Passage to read =>
-=-=-=-=-

Just to clarify - what exactly do you see as the current expected
behaviour of extra(select=).values(...)? I started fiddling with this
last night in the context of ticket #10132, but it doesn't appear (as
far as I can tell) to be specifically documented. When I started
messing about with code, I was somewhat surprised that I didn't get
flooded with test failures.
By way of example, this is what 1.0.X produces:
>>> Book.objects.extra(select={'a':'name','b':'price','c':'pages'}).values('name','pages','a')
[{'a': u'Book 1', 'c': 11, 'b': Decimal("11.11"), 'name': u'Book 1',
'pages': 11}, ...
>>> Book.objects.extra(select={'a':'name','b':'price','c':'pages'}).values('name','pages')
[{'name': u'Book 1', 'pages': 11}, ...
I couldn't find a test case that covers this usage - every use of
extra() that I found intersecting with named values() specifically
included all the extra selected columns in the values() clause. The
behaviour as implemented seems to walk a weird middle ground between
including all extra columns, and only including extra columns if
specifically requested.
To my mind, the second answer is right, but the first result should be:
[{'a': u'Book 1', 'name': u'Book 1', 'pages': 11}, ...

-=-=-=-=-

Recorded data =>
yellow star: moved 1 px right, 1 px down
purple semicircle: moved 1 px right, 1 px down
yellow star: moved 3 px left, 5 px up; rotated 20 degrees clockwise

-=-=-=-=-

Exercise tasks =>
1. Answer these questions from the post about extra() and values():
(a) Which ticket number was the writer looking at when they began fiddling with this?
(b) Which Django version produced the example output shown?
(c) According to the writer, what should the first result be instead?
2. Write the next part of the post about extra() and values(), starting right after its last line.

Responses by task =>
1.
(a) Ticket #10132.
(b) 1.0.X.
(c) [{'a': u'Book 1', 'name': u'Book 1', 'pages': 11}, ...

2.
Have I missed something obvious here?
>> 2) Modify things slightly - annotate() calls before a values() call
>> aren't automatically added to the results, but annotate() calls after
>> values() are included automatically. This would allow annotations to
>> always be returned, optionally under those circumstances that allow
>> (i.e., annotate() before values()).
>
> This is probably the least intrusive and most supportable option.
This is pretty much the conclusion I had come to - I just didn't want
to sway anyone else's decision making process.
>> 3) Rely on multiple calls to values() to get annotate columns into the
>> result set. i.e., the previous example would need to become something
>> like:
>>
>> >>> Book.values('title','isbn').annotate(n_authors=Count('authors')).values('title','isbn','n_authors')
>>
>> This has the potential to be a bit fragile - we would need to put in
>> all sorts of checks for changes in column lists between successive
>> calls to values() - but it would allow all combinations of annotation.
>
> No, really... you were just throwing this out to see how it sounded when
> it the wall and broke, right?
Pretty much :-)
> Not a good option.
Completely agreed.
Russ %-)
I can't think of anything different. I tossed this around a bit when I
read your original mail, but improvements in one aspect led to
complications elsewhere. You're right that it's probably just a slightly
hairy area to try and smoothly abstract into an API.
That looks like A Bug(tm). I wouldn't have expected 'b' and 'c' to
appear there, since values() should describe the full set of values
returned (sans any extra behaviour of the annotate() portion).
If you don't have time or feel motivated to poke at that, assign a
ticket to me. I've had a brain failure somewhere along the lines by the
look of it, particularly in light of the next example.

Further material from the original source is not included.